My laptop is highly-specified, with a beautiful sharp screen, and I use it as my primary work machine. Anyone who has been around me when I’ve travelled with it will know how much I worry and take precautions for protecting it.
Recently, my ‘unthinkable’ happened – the laptop was stolen.
I’d taken it over to New Zealand for a ‘working holiday’. My Dad lives there now, so I have the luxury of being able to take, say, a month’s break over there. We’d left for a long weekend of camping (or ‘tramping’ as it’s known by Kiwis) along the Abel Tasman coastal route. We returned to our pick-up point a little weary, covered in insect bites, but very content. We were told that the house had been broken into. My heart crashed- my brain raced to remember what was on the laptop that I might have lost.

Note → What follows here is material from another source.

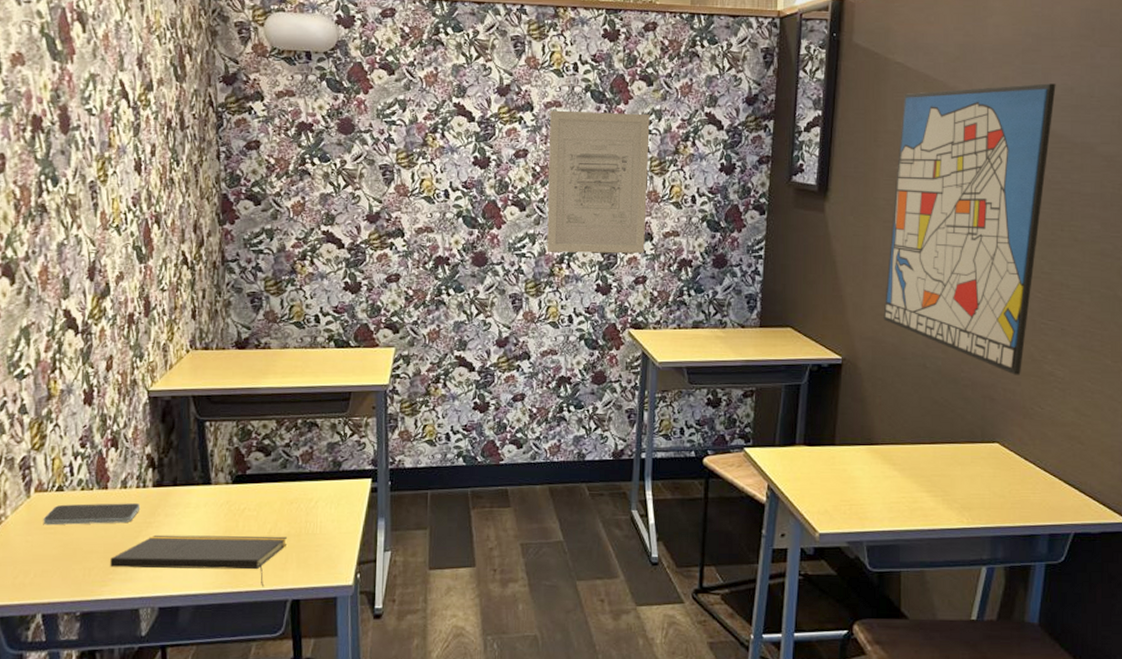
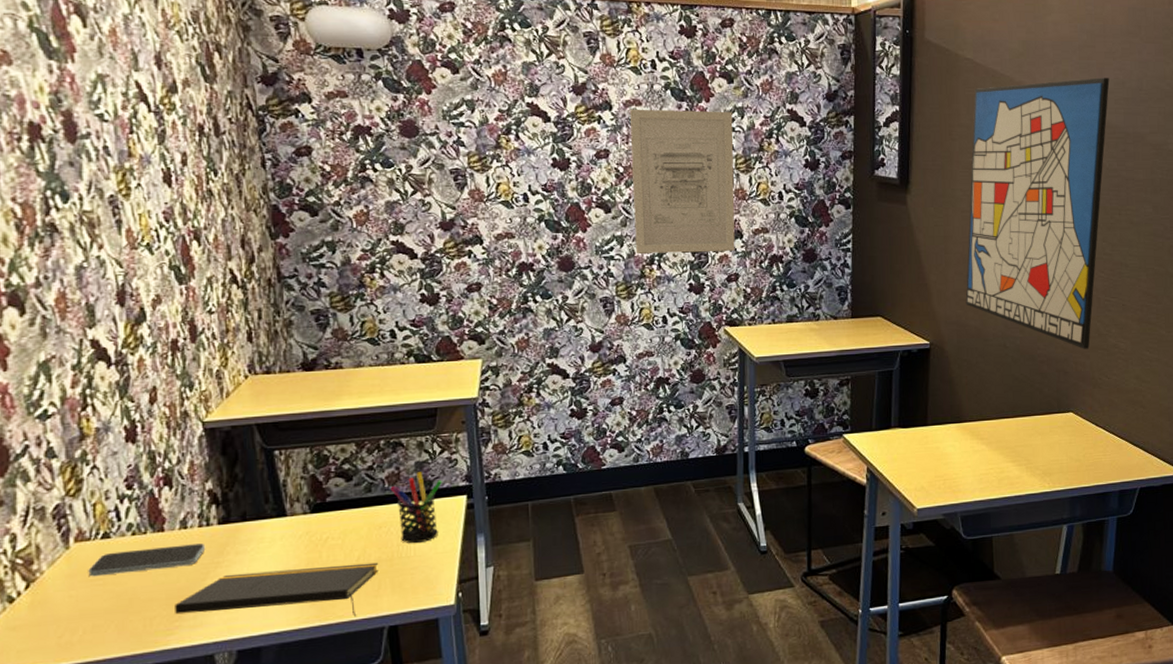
pen holder: none [303,452,351,522] -> present [390,472,443,544]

I keep a backup of my code and graphic work at home in the UK, so I knew that was recoverable, though I had a biting feeling that I’d not set up a backup routine for my emails (which I use intensively for reference) or program setup files. I also suspected I’d lost quite a bit of personal stuff, though I couldn’t quite remember what.
We made lists of what had disappeared and bought a cheap-ish home computer for our general use (in total, four laptops had gone).

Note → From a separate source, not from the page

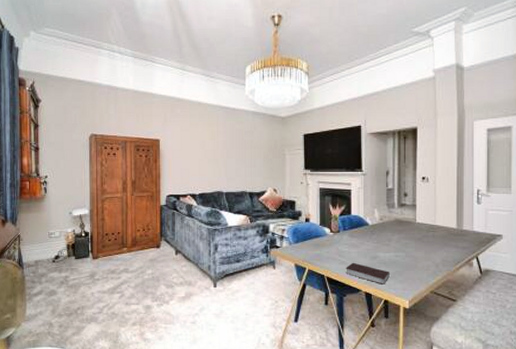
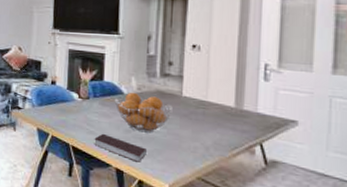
fruit basket: none [361,222,409,258] -> present [114,92,173,133]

The Wellington and surrounds crime investigation units were brilliant. Over the next couple of days they’d searched a couple of properties and made some seizures, some of which was definitely our gear. This was released to us about a week later.
A lot of stuff is still missing, but – astonishingly – my laptop (and that of my step-mother) were recovered. Hers was still in full working order. Mine would only boot into a Dell password-protected screen, so I suspected they’d attempted to wipe it. [See: The Dell 'White Screen of Death'].
An experience like this pulls reality into focus- was I prepared for losing my computer? The answer was ‘no’.